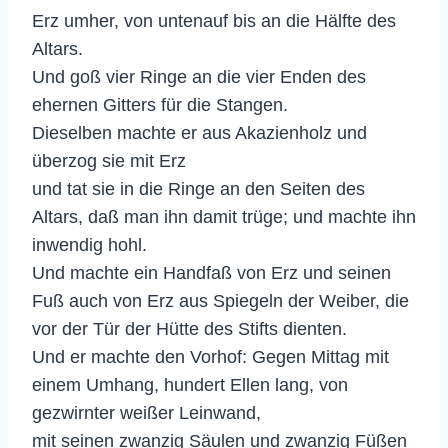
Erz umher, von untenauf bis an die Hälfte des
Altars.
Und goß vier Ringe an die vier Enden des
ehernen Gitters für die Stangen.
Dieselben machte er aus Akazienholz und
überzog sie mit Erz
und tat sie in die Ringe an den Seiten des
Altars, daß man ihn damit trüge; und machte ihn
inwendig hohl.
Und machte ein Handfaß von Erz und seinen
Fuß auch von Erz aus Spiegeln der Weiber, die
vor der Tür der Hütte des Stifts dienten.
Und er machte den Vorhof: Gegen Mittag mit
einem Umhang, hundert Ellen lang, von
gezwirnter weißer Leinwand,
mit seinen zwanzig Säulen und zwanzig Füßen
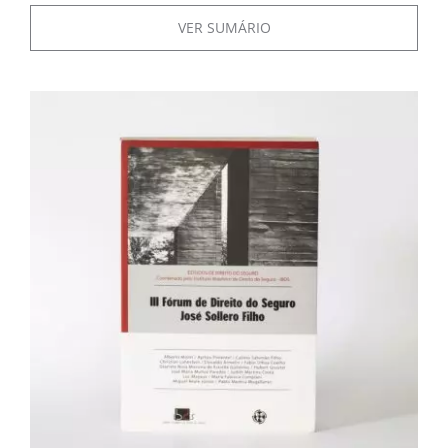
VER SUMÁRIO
==
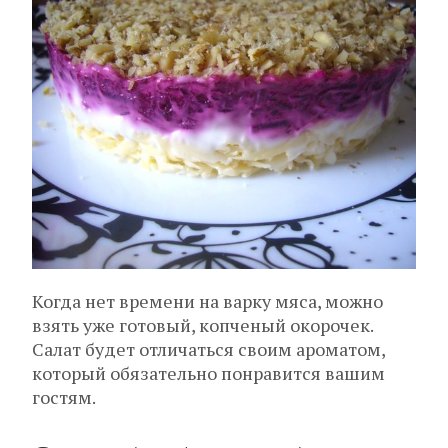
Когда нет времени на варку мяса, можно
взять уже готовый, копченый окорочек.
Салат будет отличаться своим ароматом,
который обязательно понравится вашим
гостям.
==
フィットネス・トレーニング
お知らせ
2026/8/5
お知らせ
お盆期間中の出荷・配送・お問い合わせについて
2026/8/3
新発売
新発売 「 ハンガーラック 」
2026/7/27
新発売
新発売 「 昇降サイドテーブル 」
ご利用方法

» **Exercise prompt**: Update the lines of the records starting at the line that contains "Erz umher, von untenauf bis an die Hälfte des" and ending at the line that contains "einem Umhang, hundert Ellen lang, von" by replacing "Akazienholz" with "Zedernholz" and leaving everything else unchanged.

» **Your solution**:
Erz umher, von untenauf bis an die Hälfte des
Altars.
Und goß vier Ringe an die vier Enden des
ehernen Gitters für die Stangen.
Dieselben machte er aus Zedernholz und
überzog sie mit Erz
und tat sie in die Ringe an den Seiten des
Altars, daß man ihn damit trüge; und machte ihn
inwendig hohl.
Und machte ein Handfaß von Erz und seinen
Fuß auch von Erz aus Spiegeln der Weiber, die
vor der Tür der Hütte des Stifts dienten.
Und er machte den Vorhof: Gegen Mittag mit
einem Umhang, hundert Ellen lang, von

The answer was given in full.